L’équilibre difficile entre engagement des utilisateurs et régulation stricte
L’un des enjeux majeurs de ces enquêtes et régulations réside dans l’équilibre que doivent trouver les plateformes entre engagement maximal des utilisateurs et protection des plus jeunes. Les algorithmes de recommandation, véritables moteurs de la rentabilité des réseaux sociaux, sont conçus pour optimiser le temps passé sur la plateforme en proposant du contenu toujours plus pertinent et engageant. Mais cet engagement peut aussi exposer les utilisateurs à des contenus sensibles, voire nocifs, particulièrement lorsqu’il s’agit de mineurs.
L’étude des pratiques de TikTok est révélatrice à cet égard : l’ICO cherche à déterminer comment l’algorithme cible les jeunes et dans quelle mesure cette personnalisation peut favoriser l’exposition à des tendances potentiellement dangereuses. C’est une problématique bien connue : les plateformes amplifient souvent certains contenus populaires sans distinction entre ce qui est bénéfique (comme les tendances éducatives ou créatives) et ce qui peut être problématique (comme la glorification de troubles alimentaires, d’automutilation ou de comportements à risque).
L’autre problématique concerne la capacité réelle des plateformes à vérifier l’âge des utilisateurs et à imposer des restrictions adaptées. Les mesures de contrôle de l’âge sont encore largement insuffisantes, laissant les enfants accéder à des contenus parfois inappropriés sans réel garde-fou. Bien que certaines plateformes aient renforcé leurs processus de vérification, le manque d’uniformisation des pratiques et les failles dans les systèmes de contrôle permettent encore trop facilement aux mineurs de contourner ces restrictions.
Une régulation britannique qui pourrait faire école ?

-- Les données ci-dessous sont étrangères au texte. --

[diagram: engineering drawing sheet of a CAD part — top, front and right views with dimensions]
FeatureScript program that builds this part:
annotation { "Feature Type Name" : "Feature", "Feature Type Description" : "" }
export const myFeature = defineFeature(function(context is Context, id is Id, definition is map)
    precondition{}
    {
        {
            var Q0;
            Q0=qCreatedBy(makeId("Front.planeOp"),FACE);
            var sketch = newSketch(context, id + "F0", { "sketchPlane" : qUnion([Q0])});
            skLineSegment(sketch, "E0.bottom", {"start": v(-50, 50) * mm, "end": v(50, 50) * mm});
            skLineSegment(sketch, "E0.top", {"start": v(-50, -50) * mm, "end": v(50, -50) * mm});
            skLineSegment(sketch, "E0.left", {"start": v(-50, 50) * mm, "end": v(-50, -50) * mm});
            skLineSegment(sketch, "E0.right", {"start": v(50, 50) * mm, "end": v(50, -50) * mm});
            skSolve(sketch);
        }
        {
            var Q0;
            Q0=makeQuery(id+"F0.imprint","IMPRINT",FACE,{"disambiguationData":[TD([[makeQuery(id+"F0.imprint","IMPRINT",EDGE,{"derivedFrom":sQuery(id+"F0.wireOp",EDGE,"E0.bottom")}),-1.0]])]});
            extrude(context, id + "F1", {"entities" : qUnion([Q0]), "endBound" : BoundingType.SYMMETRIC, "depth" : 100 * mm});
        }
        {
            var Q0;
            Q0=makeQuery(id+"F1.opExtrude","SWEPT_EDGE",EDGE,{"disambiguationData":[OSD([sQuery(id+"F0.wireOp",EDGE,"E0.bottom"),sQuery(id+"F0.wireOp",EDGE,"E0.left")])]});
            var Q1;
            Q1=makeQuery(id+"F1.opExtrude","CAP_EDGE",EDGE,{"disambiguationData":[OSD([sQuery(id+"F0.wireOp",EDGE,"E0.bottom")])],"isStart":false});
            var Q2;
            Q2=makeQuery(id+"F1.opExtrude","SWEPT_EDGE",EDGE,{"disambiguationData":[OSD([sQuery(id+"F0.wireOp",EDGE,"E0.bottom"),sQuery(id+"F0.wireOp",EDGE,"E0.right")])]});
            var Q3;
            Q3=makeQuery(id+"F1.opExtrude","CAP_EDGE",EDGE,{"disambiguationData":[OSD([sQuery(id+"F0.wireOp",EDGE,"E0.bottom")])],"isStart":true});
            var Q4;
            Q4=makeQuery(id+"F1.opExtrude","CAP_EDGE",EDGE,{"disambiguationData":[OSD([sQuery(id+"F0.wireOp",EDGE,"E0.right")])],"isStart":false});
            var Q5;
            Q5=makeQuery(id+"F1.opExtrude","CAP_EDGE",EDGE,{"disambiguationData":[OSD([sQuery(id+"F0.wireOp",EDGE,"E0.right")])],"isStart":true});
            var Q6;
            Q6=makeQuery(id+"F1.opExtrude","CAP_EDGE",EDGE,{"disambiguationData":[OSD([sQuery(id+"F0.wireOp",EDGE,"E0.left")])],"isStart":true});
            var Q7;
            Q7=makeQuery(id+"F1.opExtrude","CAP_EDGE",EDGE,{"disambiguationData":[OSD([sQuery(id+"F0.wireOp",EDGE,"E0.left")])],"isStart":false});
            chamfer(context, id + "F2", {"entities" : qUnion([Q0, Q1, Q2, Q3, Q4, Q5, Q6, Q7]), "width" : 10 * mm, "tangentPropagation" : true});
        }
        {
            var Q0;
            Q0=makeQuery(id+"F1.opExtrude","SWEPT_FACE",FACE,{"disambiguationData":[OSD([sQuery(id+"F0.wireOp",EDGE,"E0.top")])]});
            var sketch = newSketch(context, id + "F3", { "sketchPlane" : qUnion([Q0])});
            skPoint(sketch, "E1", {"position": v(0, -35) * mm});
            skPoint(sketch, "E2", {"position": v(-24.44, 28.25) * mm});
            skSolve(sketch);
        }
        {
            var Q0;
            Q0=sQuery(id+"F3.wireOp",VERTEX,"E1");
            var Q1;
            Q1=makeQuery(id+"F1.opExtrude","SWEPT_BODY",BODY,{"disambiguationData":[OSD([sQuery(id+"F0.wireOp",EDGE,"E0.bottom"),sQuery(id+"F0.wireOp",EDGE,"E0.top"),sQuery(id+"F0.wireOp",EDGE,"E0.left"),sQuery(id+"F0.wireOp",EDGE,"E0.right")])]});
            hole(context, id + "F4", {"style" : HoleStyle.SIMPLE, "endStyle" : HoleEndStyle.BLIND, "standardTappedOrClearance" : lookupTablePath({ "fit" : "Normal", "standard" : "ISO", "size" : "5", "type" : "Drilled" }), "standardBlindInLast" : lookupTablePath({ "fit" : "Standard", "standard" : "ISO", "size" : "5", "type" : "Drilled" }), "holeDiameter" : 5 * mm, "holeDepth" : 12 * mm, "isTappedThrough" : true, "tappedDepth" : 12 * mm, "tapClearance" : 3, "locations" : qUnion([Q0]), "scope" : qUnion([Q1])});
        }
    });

Avec ces initiatives, le Royaume-Uni se positionne en pionnier d’une régulation stricte des plateformes sociales sur la protection des mineurs. D’autres pays européens et les États-Unis pourraient s’inspirer de ces mesures pour exiger une transparence accrue et une véritable responsabilisation des entreprises technologiques face aux risques qu’elles font peser sur les jeunes utilisateurs.
La question est maintenant de savoir jusqu’où les régulateurs peuvent aller sans entraver le modèle économique des réseaux sociaux. Les entreprises concernées devront non seulement se conformer aux exigences de l’ICO et de l’Ofcom, mais aussi repenser leurs stratégies pour concilier sécurisation des contenus et rentabilité publicitaire.
Si TikTok, Reddit et Imgur se retrouvent aujourd’hui sous le feu des projecteurs, il est probable que cette surveillance s’étende bientôt à d’autres plateformes, y compris celles de Meta (Facebook, Instagram), Snapchat ou encore Discord. L’enjeu est crucial : il s’agit non seulement de protéger les enfants, mais aussi d’éviter que l’engagement algorithmique ne se transforme en un piège dangereux pour les utilisateurs les plus vulnérables.
En renforçant les règles du jeu, le Royaume-Uni impose une pression inédite aux géants du numérique. Reste à voir si ces derniers joueront le jeu de la transparence ou tenteront d’échapper à ces nouvelles contraintes réglementaires. Une bataille qui ne fait que commencer.